● **Information provided**
..........

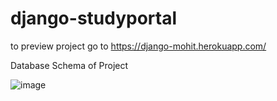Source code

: # django-studyportal


to preview project go to https://django-mohit.herokuapp.com/


Database Schema of Project

![image](https://user-images.githubusercontent.com/65280321/127781377-c223d9c7-512b-4fb1-b7b4-4564b0e06855.png)


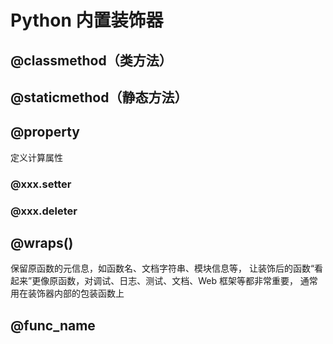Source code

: 
# Python 内置装饰器

## @classmethod（类方法）

## @staticmethod（静态方法）

## @property

定义计算属性

### @xxx.setter
### @xxx.deleter

## @wraps()

保留原函数的元信息，如函数名、文档字符串、模块信息等， 让装饰后的函数“看起来”更像原函数，对调试、日志、测试、文档、Web 框架等都非常重要， 通常用在装饰器内部的包装函数上

## @func_name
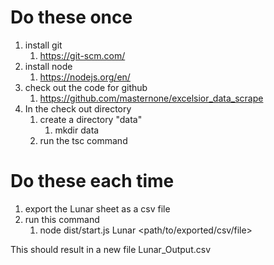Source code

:# Do these once

1. install git
   1. https://git-scm.com/
2. install node
   1. https://nodejs.org/en/
3. check out the code for github
   1. https://github.com/masternone/excelsior_data_scrape
4. In the check out directory
   1.  create a directory "data"
       1. mkdir data
   2. run the tsc command

# Do these each time

1. export the Lunar sheet as a csv file
2. run this command
   1. node dist/start.js Lunar <path/to/exported/csv/file>

This should result in a new file Lunar_Output.csv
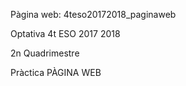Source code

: Pàgina web: 4teso20172018_paginaweb

Optativa 4t ESO 2017 2018


2n Quadrimestre

Pràctica PÀGINA WEB
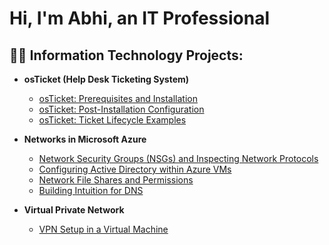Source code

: # Hi, I'm Abhi, an IT Professional
<h2>👨‍💻 Information Technology Projects:</h2>

 - <b>osTicket (Help Desk Ticketing System)</b>
   - [osTicket: Prerequisites and Installation](https://github.com/abhi6267/Abhishek-Dixit/osticket-prereqs)
   - [osTicket: Post-Installation Configuration](https://github.com/abhi6267/Abhishek-Dixit/post-install-config)
   - [osTicket: Ticket Lifecycle Examples](https://github.com/abhi6267/Abhishek-Dixit/ticket-lifecycle)
    
- <b>Networks in Microsoft Azure</b>
  - [Network Security Groups (NSGs) and Inspecting Network Protocols](https://github.com/abhi6267/Abhishek-Dixit/azure-network-protocols)
  - [Configuring Active Directory within Azure VMs](https://github.com/stephenlangtech/configure-ad)
  - [Network File Shares and Permissions](https://github.com/stephenlangtech/Network-File-Shares-and-Permissions)
  - [Building Intuition for DNS](https://github.com/stephenlangtech/Building-Intuition-for-DNS)
 
- <b>Virtual Private Network</b>
  - [VPN Setup in a Virtual Machine ](https://github.com/stephenlangtech/Setting-UP-A-VPN)

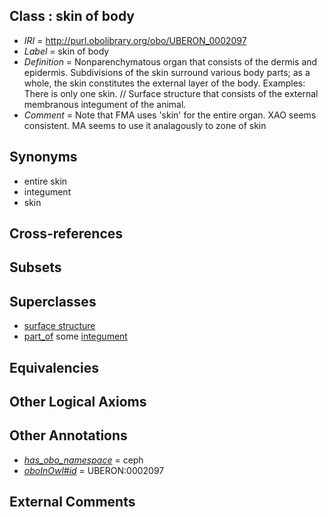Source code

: 
## Class : skin of body

 * *IRI* = http://purl.obolibrary.org/obo/UBERON_0002097
 * *Label* = skin of body
 * *Definition* = Nonparenchymatous organ that consists of the dermis and epidermis. Subdivisions of the skin surround various body parts; as a whole, the skin constitutes the external layer of the body. Examples: There is only one skin. // Surface structure that consists of the external membranous integument of the animal.
 * *Comment* = Note that FMA uses 'skin' for the entire organ. XAO seems consistent. MA seems to use it analagously to zone of skin

## Synonyms

 * entire skin
 * integument
 * skin

## Cross-references


## Subsets


## Superclasses

 * [surface structure](../../UBERON/02/UBERON_0003102.md)
 * [part_of](../../BFO/50/BFO_0000050.md) some [integument](../../UBERON/99/UBERON_0002199.md)

## Equivalencies


## Other Logical Axioms


## Other Annotations

 * *[has_obo_namespace](../../ce/oboInOwl#hasOBONamespace.md)* = ceph
 * *[oboInOwl#id](../../id/oboInOwl#id.md)* = UBERON:0002097

## External Comments

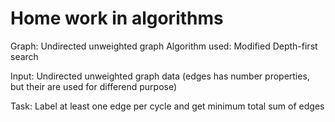 # Home work in algorithms

Graph: Undirected unweighted graph
Algorithm used: Modified Depth-first search

Input: Undirected unweighted graph data (edges has number properties, but their are used for differend purpose) 

Task:
Label at least one edge per cycle and get minimum total sum of edges

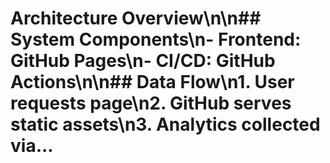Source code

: # Architecture Overview\n\n## System Components\n- Frontend: GitHub Pages\n- CI/CD: GitHub Actions\n\n## Data Flow\n1. User requests page\n2. GitHub serves static assets\n3. Analytics collected via...
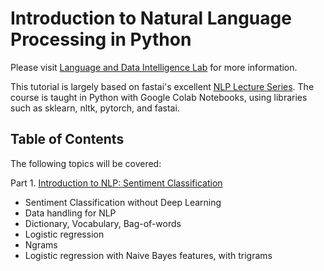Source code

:# Introduction to Natural Language Processing in Python

Please visit [Language and Data Intelligence Lab](https://seungwonh.github.io/ldi.html) for more information.

This tutorial is largely based on fastai's excellent [NLP Lecture Series](https://github.com/fastai/course-nlp). The course is taught in Python with Google Colab Notebooks, using libraries such as sklearn, nltk, pytorch, and fastai.

## Table of Contents
The following topics will be covered:

Part 1\. [Introduction to NLP: Sentiment Classification](https://colab.research.google.com/drive/14bRfBdwpUT_daSdTBSEZy8iR5SMek1AC?usp=sharing)
  - Sentiment Classification without Deep Learning
  - Data handling for NLP
  - Dictionary, Vocabulary, Bag-of-words
  - Logistic regression
  - Ngrams
  - Logistic regression with Naive Bayes features, with trigrams
 
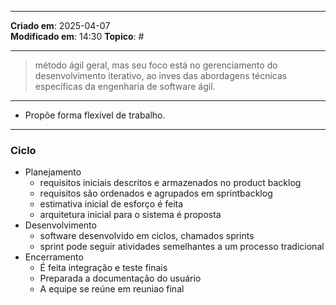 ***
**Criado em**: 2025-04-07  
**Modificado em**: 14:30
**Topico**: #
***
> método ágil geral, mas seu foco está no gerenciamento do desenvolvimento iterativo, ao inves das abordagens técnicas específicas da engenharia de software ágil.
***
- Propõe forma flexível de trabalho.
***
### Ciclo
- Planejamento
	- requisitos iniciais descritos e armazenados no product backlog
	- requisitos são ordenados e agrupados em sprintbacklog
	- estimativa inicial de esforço é feita
	- arquitetura inicial para o sistema é proposta
- Desenvolvimento 
	- software desenvolvido em ciclos, chamados sprints
	- sprint pode seguir atividades semelhantes a um processo tradicional
- Encerramento
	- É feita integração e teste finais
	- Preparada a documentação do usuário
	- A equipe se reúne em reuniao final
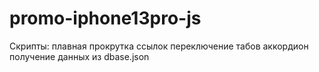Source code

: # promo-iphone13pro-js
Скрипты: плавная прокрутка ссылок
переключение табов
аккордион
получение данных из dbase.json
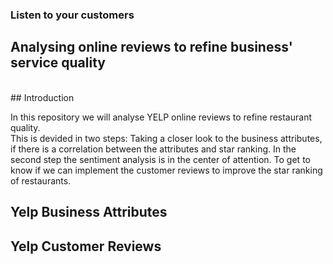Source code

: ### Listen to your  customers

## Analysing online reviews to refine business' service quality

<br>
## Introduction

In this repository we will analyse YELP online reviews to refine restaurant quality. 
<br>
This is devided in two steps: Taking a closer look to the business attributes, if there is a correlation between the attributes and star ranking.
In the second step the sentiment analysis is in the center of attention. To get to know if we can implement the customer reviews to improve the star ranking of restaurants.

## Yelp Business Attributes


## Yelp Customer Reviews
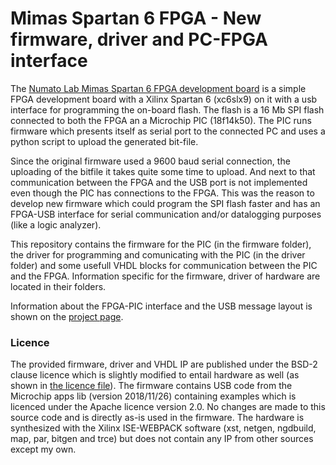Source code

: # Mimas Spartan 6 FPGA - New firmware, driver and PC-FPGA interface
The [Numato Lab Mimas Spartan 6 FPGA development board](https://numato.com/product/mimas-spartan-6-fpga-development-board/) is a simple FPGA development board with a Xilinx Spartan 6 (xc6slx9) on it with a usb interface for programming the on-board flash. The flash is a 16 Mb SPI flash connected to both the FPGA an a Microchip PIC (18f14k50). The PIC runs firmware which presents itself as serial port to the connected PC and uses a python script to upload the generated bit-file. 

Since the original firmware used a 9600 baud serial connection, the uploading of the bitfile it takes quite some time to upload. And next to that communication between the FPGA and the USB port is not implemented even though the PIC has connections to the FPGA. This was the reason to develop new firmware which could program the SPI flash faster and has an FPGA-USB interface for serial communication and/or datalogging purposes (like a logic analyzer).

This repository contains the firmware for the PIC (in the firmware folder), the driver for programming and comunicating with the PIC (in the driver folder) and some usefull VHDL blocks for communication between the PIC and the FPGA. Information specific for the firmware, driver of hardware are located in their folders.

Information about the FPGA-PIC interface and the USB message layout is shown on the [project page](https://joppeb.nl/projects/mimas-firmware).

### Licence
The provided firmware, driver and VHDL IP are published under the BSD-2 clause licence which is slightly modified to entail hardware as well (as shown in [the licence file](/LICENCE)). 
The firmware contains USB code from the Microchip apps lib (version 2018/11/26) containing examples which is licenced under the Apache licence version 2.0. No changes are made to this source code and is directly as-is used in the firmware.
The hardware is synthesized with the Xilinx ISE-WEBPACK software (xst, netgen, ngdbuild, map, par, bitgen and trce) but does not contain any IP from other sources except my own.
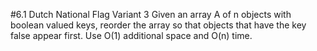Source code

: #6.1 Dutch National Flag Variant 3
Given an array A of n objects with boolean valued keys, reorder the array so that objects that have the key false
appear first.  Use O(1) additional space and O(n) time.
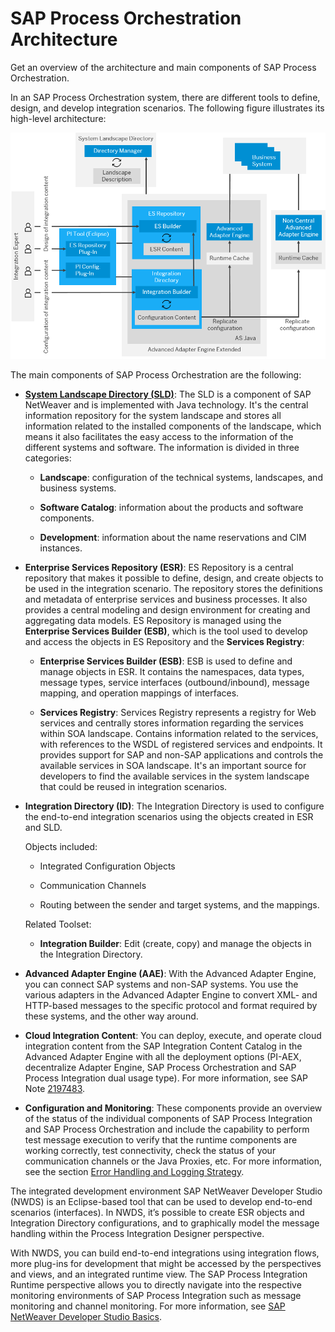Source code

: <!-- loioa13372ed809f407e85c8dc9aa47ab9f9 -->

# SAP Process Orchestration Architecture

Get an overview of the architecture and main components of SAP Process Orchestration.

In an SAP Process Orchestration system, there are different tools to define, design, and develop integration scenarios. The following figure illustrates its high-level architecture:

 ![](images/Landscape_POarchitecture_9d3953a.png) 

The main components of SAP Process Orchestration are the following:

-   **[System Landscape Directory \(SLD\)](https://support.sap.com/en/tools/software-logistics-tools/landscape-management-process/system-landscape-directory.html)**: The SLD is a component of SAP NetWeaver and is implemented with Java technology. It's the central information repository for the system landscape and stores all information related to the installed components of the landscape, which means it also facilitates the easy access to the information of the different systems and software. The information is divided in three categories:

    -   **Landscape**: configuration of the technical systems, landscapes, and business systems.

    -   **Software Catalog**: information about the products and software components.

    -   **Development**: information about the name reservations and CIM instances.


-   **Enterprise Services Repository \(ESR\)**: ES Repository is a central repository that makes it possible to define, design, and create objects to be used in the integration scenario. The repository stores the definitions and metadata of enterprise services and business processes. It also provides a central modeling and design environment for creating and aggregating data models. ES Repository is managed using the **Enterprise Services Builder \(ESB\)**, which is the tool used to develop and access the objects in ES Repository and the **Services Registry**:

    -   **Enterprise Services Builder \(ESB\)**: ESB is used to define and manage objects in ESR. It contains the namespaces, data types, message types, service interfaces \(outbound/inbound\), message mapping, and operation mappings of interfaces.

    -   **Services Registry**: Services Registry represents a registry for Web services and centrally stores information regarding the services within SOA landscape. Contains information related to the services, with references to the WSDL of registered services and endpoints. It provides support for SAP and non-SAP applications and controls the available services in SOA landscape. It's an important source for developers to find the available services in the system landscape that could be reused in integration scenarios.


-   **Integration Directory \(ID\)**: The Integration Directory is used to configure the end-to-end integration scenarios using the objects created in ESR and SLD.

    Objects included:

    -   Integrated Configuration Objects

    -   Communication Channels

    -   Routing between the sender and target systems, and the mappings.


    Related Toolset:

    -   **Integration Builder**: Edit \(create, copy\) and manage the objects in the Integration Directory.


-   **Advanced Adapter Engine \(AAE\)**: With the Advanced Adapter Engine, you can connect SAP systems and non-SAP systems. You use the various adapters in the Advanced Adapter Engine to convert XML- and HTTP-based messages to the specific protocol and format required by these systems, and the other way around.

-   **Cloud Integration Content**: You can deploy, execute, and operate cloud integration content from the SAP Integration Content Catalog in the Advanced Adapter Engine with all the deployment options \(PI-AEX, decentralize Adapter Engine, SAP Process Orchestration and SAP Process Integration dual usage type\). For more information, see SAP Note [2197483](https://launchpad.support.sap.com/#/notes/2197483).

-   **Configuration and Monitoring**: These components provide an overview of the status of the individual components of SAP Process Integration and SAP Process Orchestration and include the capability to perform test message execution to verify that the runtime components are working correctly, test connectivity, check the status of your communication channels or the Java Proxies, etc. For more information, see the section [Error Handling and Logging Strategy](../50-error-handling-and-logging/error-handling-and-logging-strategy-8faa23e.md).


The integrated development environment SAP NetWeaver Developer Studio \(NWDS\) is an Eclipse-based tool that can be used to develop end-to-end scenarios \(interfaces\). In NWDS, it’s possible to create ESR objects and Integration Directory configurations, and to graphically model the message handling within the Process Integration Designer perspective.

With NWDS, you can build end-to-end integrations using integration flows, more plug-ins for development that might be accessed by the perspectives and views, and an integrated runtime view. The SAP Process Integration Runtime perspective allows you to directly navigate into the respective monitoring environments of SAP Process Integration such as message monitoring and channel monitoring. For more information, see [SAP NetWeaver Developer Studio Basics](https://help.sap.com/viewer/5cb5ae1ec9624cd5a9a08d860ca127de/7.5.latest/en-US/82c701ea566e4f8ab1f279f5c1b20f71.html).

..........

● **Activity**
Copy the records above exactly, from the first line through the line containing "- [Network Security", and leave out the pictures.

● **Answer section**
Source code

: # django-studyportal


to preview project go to https://django-mohit.herokuapp.com/


Database Schema of Project

![image](https://user-images.githubusercontent.com/65280321/127781377-c223d9c7-512b-4fb1-b7b4-4564b0e06855.png)


Source code

: 
# Python 内置装饰器

## @classmethod（类方法）

## @staticmethod（静态方法）

## @property

定义计算属性

### @xxx.setter
### @xxx.deleter

## @wraps()

保留原函数的元信息，如函数名、文档字符串、模块信息等， 让装饰后的函数“看起来”更像原函数，对调试、日志、测试、文档、Web 框架等都非常重要， 通常用在装饰器内部的包装函数上

## @func_name
Source code

:# Do these once

1. install git
   1. https://git-scm.com/
2. install node
   1. https://nodejs.org/en/
3. check out the code for github
   1. https://github.com/masternone/excelsior_data_scrape
4. In the check out directory
   1.  create a directory "data"
       1. mkdir data
   2. run the tsc command

# Do these each time

1. export the Lunar sheet as a csv file
2. run this command
   1. node dist/start.js Lunar <path/to/exported/csv/file>

This should result in a new file Lunar_Output.csv
Source code

: Pàgina web: 4teso20172018_paginaweb

Optativa 4t ESO 2017 2018


2n Quadrimestre

Pràctica PÀGINA WEB
Source code

: # Hi, I'm Abhi, an IT Professional
<h2>👨‍💻 Information Technology Projects:</h2>

 - <b>osTicket (Help Desk Ticketing System)</b>
   - [osTicket: Prerequisites and Installation](https://github.com/abhi6267/Abhishek-Dixit/osticket-prereqs)
   - [osTicket: Post-Installation Configuration](https://github.com/abhi6267/Abhishek-Dixit/post-install-config)
   - [osTicket: Ticket Lifecycle Examples](https://github.com/abhi6267/Abhishek-Dixit/ticket-lifecycle)
    
- <b>Networks in Microsoft Azure</b>
  - [Network Security Groups (NSGs) and Inspecting Network Protocols](https://github.com/abhi6267/Abhishek-Dixit/azure-network-protocols)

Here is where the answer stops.